PASSAGE TO READ
*** Block opens ***

In a rare acknowledgment on an international stage, one pavilion for the next Venice Biennale will change its name in recognition of the three Indigenous artists selected to show there. The Nordic Pavilion, which represents the countries of Norway, Sweden, and Finland, will be renamed to the Sámi Pavilion for the exhibition’s 2022 edition. The artists selected to represent the three Scandinavian countries are three Sámi artists: Pauliina Feodoroff, Máret Ánne Sara, and Anders Sunna.
In a statement, Katya García-Antón, the director of the Office for Contemporary Art Norway and the lead commissioner of the pavilion, said, “The global pandemic, the impact of climate change, and worldwide calls for decolonization are leading us all to focus on alternative possibilities for our future and that of our planet. At this pivotal moment, it is vital to consider Indigenous ways of relating to the environment and to each other.”

*** Block closes ***

WHAT YOU NEED TO DO
**a.** Rewrite the article on the Sámi Pavilion from "In a rare acknowledgment" to "and Anders Sunna.", replacing "Nordic Pavilion" with "Scandinavian Pavilion".
**b.** Answer these questions using the article on the Sámi Pavilion:
(i) Which countries does the Nordic Pavilion represent?
(ii) Who is the lead commissioner of the pavilion?
(iii) What will the pavilion be renamed for the 2022 edition?
**c.** Write the next part of the article on the Sámi Pavilion, continuing after its final sentence.
The data that comes next has no connection to the article on the Sámi Pavilion.

Data taken from a collection:
*** Block opens ***

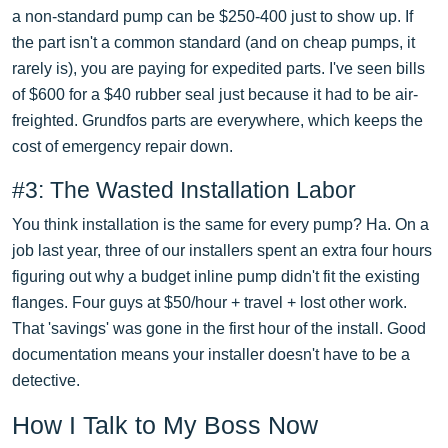
a non-standard pump can be $250-400 just to show up. If
the part isn't a common standard (and on cheap pumps, it
rarely is), you are paying for expedited parts. I've seen bills
of $600 for a $40 rubber seal just because it had to be air-
freighted. Grundfos parts are everywhere, which keeps the
cost of emergency repair down.
#3: The Wasted Installation Labor
You think installation is the same for every pump? Ha. On a
job last year, three of our installers spent an extra four hours
figuring out why a budget inline pump didn't fit the existing
flanges. Four guys at $50/hour + travel + lost other work.
That 'savings' was gone in the first hour of the install. Good
documentation means your installer doesn't have to be a
detective.
How I Talk to My Boss Now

*** Block closes ***

ANSWERS
**a.**
In a rare acknowledgment on an international stage, one pavilion for the next Venice Biennale will change its name in recognition of the three Indigenous artists selected to show there. The Scandinavian Pavilion, which represents the countries of Norway, Sweden, and Finland, will be renamed to the Sámi Pavilion for the exhibition’s 2022 edition. The artists selected to represent the three Scandinavian countries are three Sámi artists: Pauliina Feodoroff, Máret Ánne Sara, and Anders Sunna.

**b.**
(i) Norway, Sweden, and Finland.
(ii) Katya García-Antón, the director of the Office for Contemporary Art Norway.
(iii) The Sámi Pavilion.

**c.**
The forthcoming pavilion marks the first time that an all-Sámi group of artists has been selected to represent the region at the Biennale, which was delayed from 2021 to the following year because of the coronavirus pandemic. (The Nordic Pavilion mounted its first exhibition at the Venice Biennale in 1962.) It comes as Indigenous art comes to take on greater prominence at the Venice Biennale, which artists and groups have recently helmed countries’ pavilions, including the Isuma collective for Canada, Lisa Reihana (Maori) for New Zealand, Richard Bell (Kamilaroi) for Australia, and others.
[See a list of which artists have been picked to do pavilions at the 2022 Venice Biennale.]
To complement the art inside the pavilion, two influential Indigenous figures were brought on to advise the artists. They are Brook Andrew, a Wiradjuri who curated the 2020 Biennale of Sydney, and Wanda Nanibush, a Anishinaabe curator at the Art Gallery of Ontario.
Two of the three artists doing the Sámi Pavilion have appeared in major biennials previously. Sara, whose works are connected to her practice of reindeer-herding, showed at Documenta 14 in 2017 in Kassel, Germany, and Sunna, whose art deals with land rights and the oppression of the Sámi people, appeared in the 2020 edition of the Biennale of Sydney. Feodoroff is a theatre director and artist whose work has focused on land and water rights.